Solution via links with kernels (statistics)

It turns out that the sought-for quantity bares an unespected link with kernels. Indeed, let $\Theta(u) := (1 + \mbox{sign}(u)) / 2$ define the Heaverside function. Then, one can rewrite

$$ 1 - p = \mathbb E[\Theta(w\cdot a)\Theta(w\cdot b)(w\cdot a)^0(w\cdot b)^0] = \kappa_0(a,b), \tag{1} $$ where $(x,x') \mapsto \kappa_n(x,x)$ is the arc-cosine kernel of order $n$. See section 2.1 of this paper for terminology.

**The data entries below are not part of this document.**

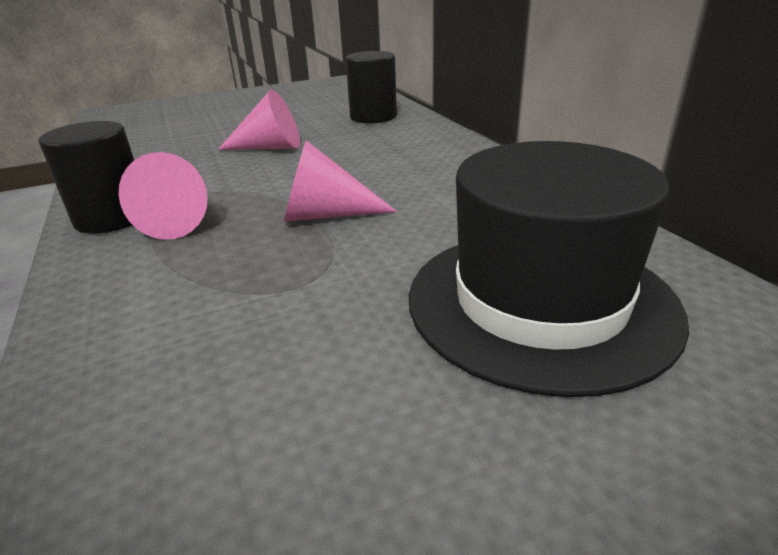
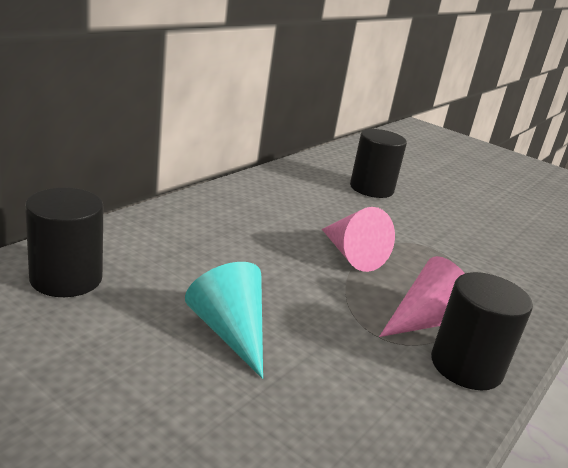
camera: 125 degrees left, 5 degrees down
(270, 147) = (230, 332): pink cone -> turquoise cone
(540, 302) = (371, 188): black hat -> black cylinder

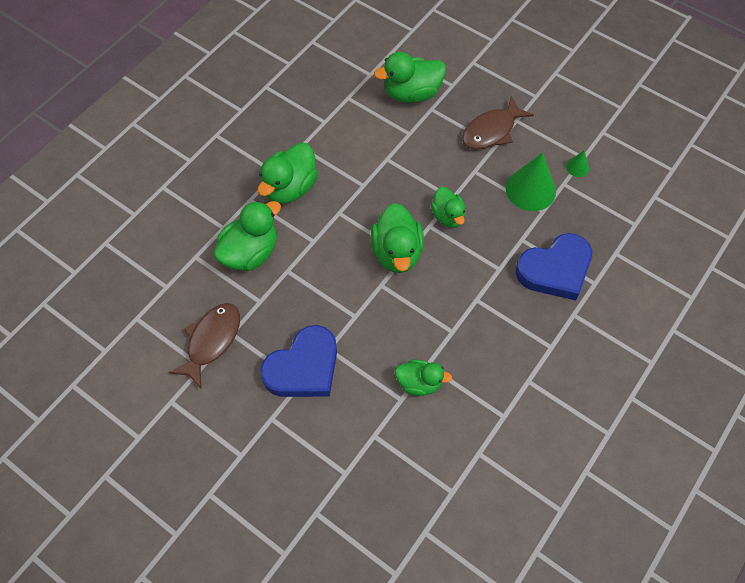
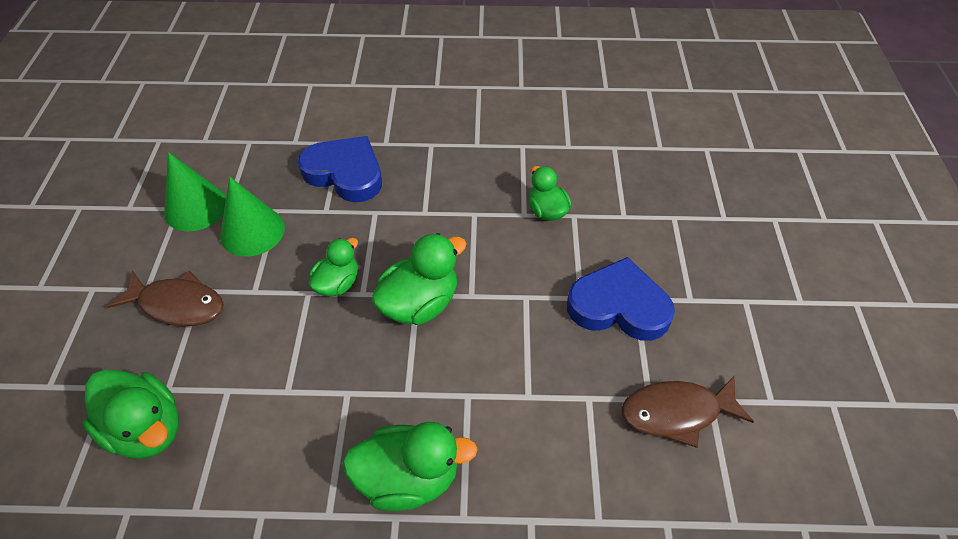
camera: 125 degrees left, 10 degrees down
(250, 253) = (538, 455): green duck -> none
(577, 167) = (196, 207): green cone -> green cone, size x2.14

The good news: its is well-known that if $\theta(x,x') := \arccos\left(\frac{x\cdot x'}{\|x\|\|x'\|}\right)$, then we have the representation $\kappa_n(x,x') = \frac{1}{\pi}\|x\|^n\|x'\|^nJ_n(\theta(x,x'))$, where

$$ J_n(\theta) := (-1)^n(\sin \theta)^{2n+1}\left(\frac{1}{\sin \theta}\frac{\partial}{\partial \theta}\right)^n\left(\frac{\pi-\theta}{\sin\theta}\right). $$

In particular, $J_0(\theta) = \pi-\theta$, and so returning to (1), we get the analytic formula

$$ 1-p = \kappa_0(a,b) = \frac{\pi-\theta(a,b)}{\pi} = 1 - \frac{\theta(a,b)}{\pi}, $$

which is precisely the formula proposed by @Anand by way of planar geometry!